## What is required
All the data should be printed again exactly as written.

Stored data entries:
┌──
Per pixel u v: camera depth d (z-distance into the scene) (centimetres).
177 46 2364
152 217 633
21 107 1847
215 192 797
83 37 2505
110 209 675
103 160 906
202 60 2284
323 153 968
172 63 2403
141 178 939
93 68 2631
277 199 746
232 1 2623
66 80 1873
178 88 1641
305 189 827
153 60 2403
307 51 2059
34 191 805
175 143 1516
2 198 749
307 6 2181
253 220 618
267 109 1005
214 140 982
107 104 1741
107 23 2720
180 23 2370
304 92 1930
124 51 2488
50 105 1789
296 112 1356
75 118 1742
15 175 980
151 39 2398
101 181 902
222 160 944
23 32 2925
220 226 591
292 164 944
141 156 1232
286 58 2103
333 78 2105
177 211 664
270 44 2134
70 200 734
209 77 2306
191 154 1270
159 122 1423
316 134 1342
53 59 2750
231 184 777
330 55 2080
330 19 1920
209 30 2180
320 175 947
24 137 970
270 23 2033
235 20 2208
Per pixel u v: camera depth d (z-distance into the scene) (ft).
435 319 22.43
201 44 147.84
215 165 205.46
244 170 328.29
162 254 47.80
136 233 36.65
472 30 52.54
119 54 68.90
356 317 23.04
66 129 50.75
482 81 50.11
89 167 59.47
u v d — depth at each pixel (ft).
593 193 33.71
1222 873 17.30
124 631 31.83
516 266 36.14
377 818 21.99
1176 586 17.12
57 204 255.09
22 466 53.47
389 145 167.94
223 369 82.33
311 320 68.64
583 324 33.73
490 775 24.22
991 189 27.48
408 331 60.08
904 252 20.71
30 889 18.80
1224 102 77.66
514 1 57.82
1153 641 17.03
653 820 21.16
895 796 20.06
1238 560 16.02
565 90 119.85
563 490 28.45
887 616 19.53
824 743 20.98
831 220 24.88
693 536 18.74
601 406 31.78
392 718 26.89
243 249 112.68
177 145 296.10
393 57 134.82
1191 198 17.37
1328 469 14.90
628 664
└──
## Completed exercise
Per pixel u v: camera depth d (z-distance into the scene) (centimetres).
177 46 2364
152 217 633
21 107 1847
215 192 797
83 37 2505
110 209 675
103 160 906
202 60 2284
323 153 968
172 63 2403
141 178 939
93 68 2631
277 199 746
232 1 2623
66 80 1873
178 88 1641
305 189 827
153 60 2403
307 51 2059
34 191 805
175 143 1516
2 198 749
307 6 2181
253 220 618
267 109 1005
214 140 982
107 104 1741
107 23 2720
180 23 2370
304 92 1930
124 51 2488
50 105 1789
296 112 1356
75 118 1742
15 175 980
151 39 2398
101 181 902
222 160 944
23 32 2925
220 226 591
292 164 944
141 156 1232
286 58 2103
333 78 2105
177 211 664
270 44 2134
70 200 734
209 77 2306
191 154 1270
159 122 1423
316 134 1342
53 59 2750
231 184 777
330 55 2080
330 19 1920
209 30 2180
320 175 947
24 137 970
270 23 2033
235 20 2208
Per pixel u v: camera depth d (z-distance into the scene) (ft).
435 319 22.43
201 44 147.84
215 165 205.46
244 170 328.29
162 254 47.80
136 233 36.65
472 30 52.54
119 54 68.90
356 317 23.04
66 129 50.75
482 81 50.11
89 167 59.47
u v d — depth at each pixel (ft).
593 193 33.71
1222 873 17.30
124 631 31.83
516 266 36.14
377 818 21.99
1176 586 17.12
57 204 255.09
22 466 53.47
389 145 167.94
223 369 82.33
311 320 68.64
583 324 33.73
490 775 24.22
991 189 27.48
408 331 60.08
904 252 20.71
30 889 18.80
1224 102 77.66
514 1 57.82
1153 641 17.03
653 820 21.16
895 796 20.06
1238 560 16.02
565 90 119.85
563 490 28.45
887 616 19.53
824 743 20.98
831 220 24.88
693 536 18.74
601 406 31.78
392 718 26.89
243 249 112.68
177 145 296.10
393 57 134.82
1191 198 17.37
1328 469 14.90
628 664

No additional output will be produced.